Q (Q1 FY2026, Benjamin Reitzes (Melius Research)): I wanted to understand how you came to that decision with regard to the AI and Siri in particular? And if there's an opportunity for you guys to share in revenue too with that partnership like you do in search?
A: Timothy Cook: "We basically determined that Google's AI technology would provide the most capable foundation for AFM -- I'm sorry, Apple Foundation Models... We'll continue to run on the device and run in private cloud compute and maintain our industry-leading privacy standards in doing so. In terms of the arrangement with Google, we're not releasing the details of that."
Q (Q1 FY2026, Samik Chatterjee (JPMorgan)): Does the partnership with Google on Gemini and sort of help collaboration to develop the next generation of Apple Foundation Models, does that have any near-term sort of impact on your intent to use Apple Private Cloud?
A: Kevan Parekh: "we weren't going to provide any details on our arrangement and collaboration with Google... our CapEx is made of several different line items... Last year, remember, we did build out our private cloud compute environment."
Q (Q1 FY2026, Sreekrishnan Sankarnarayanan (TD Cowen)): How to think about kind of like the difference between Apple Foundation Models functionality and third-party models? Like does the Apple Foundation Models evolve to a different layer in the AI software stack?
A: Timothy Cook: "you should think of it as a collaboration. And we'll obviously independently continue to do some of our own stuff. But you should think of what is going to power the personalized version of Siri is the collaboration with Google."
Q (Q1 FY2026, Atif Malik (Citi)): Curious if you agree with that view [iPhone 17 vs 12/13 cycle]. And also, if you can layer on the impact from Apple Intelligence to the refresh rate.
A: Timothy Cook: "I think each iPhone cycle has its own unique characteristics.
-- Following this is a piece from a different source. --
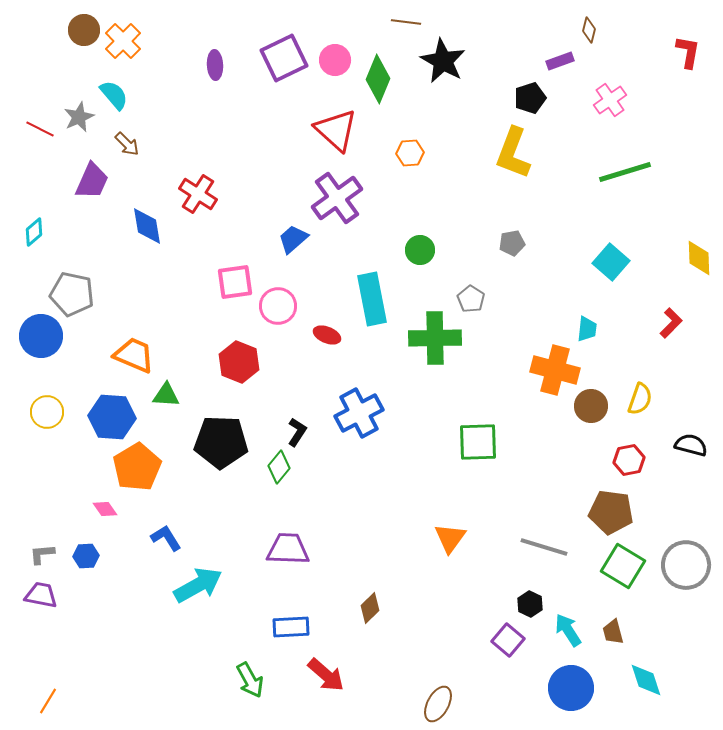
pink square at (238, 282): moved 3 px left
And so I wouldn't compare it to a specific one." Kevan Parekh: "this product has really resonated with multiple cohorts, whether you're on older devices or newer iPhones as well."
Q (Q1 FY2026, Richard Kramer (Arete Research)): When you think about how Apple might manage AI, do you see that evolving towards more edge AI or on device services versus cloud-based AI? And are you confident you've reserved sufficient data center capacity to support the widespread Siri adoption, especially given that you're not following the other hyperscalers and sharply increasing CapEx?
A: Timothy Cook: "we see both being important, the on-device and the private cloud compute... we believe it's a differentiator because of our privacy approach... we've done sort of the best job that we can do and either have or are putting capacity in for it."
Q (Q1 FY2026, Richard Kramer (Arete Research)): Can you speak at all to roughly what portion of your iPhone or overall active device installed base is now AI capable? And has this been a factor in maybe a more gradual pace of launching wider AI services?
A: Kevan Parekh: "We don't provide that specific number, but it is a growing number, as you can imagine in our installed base."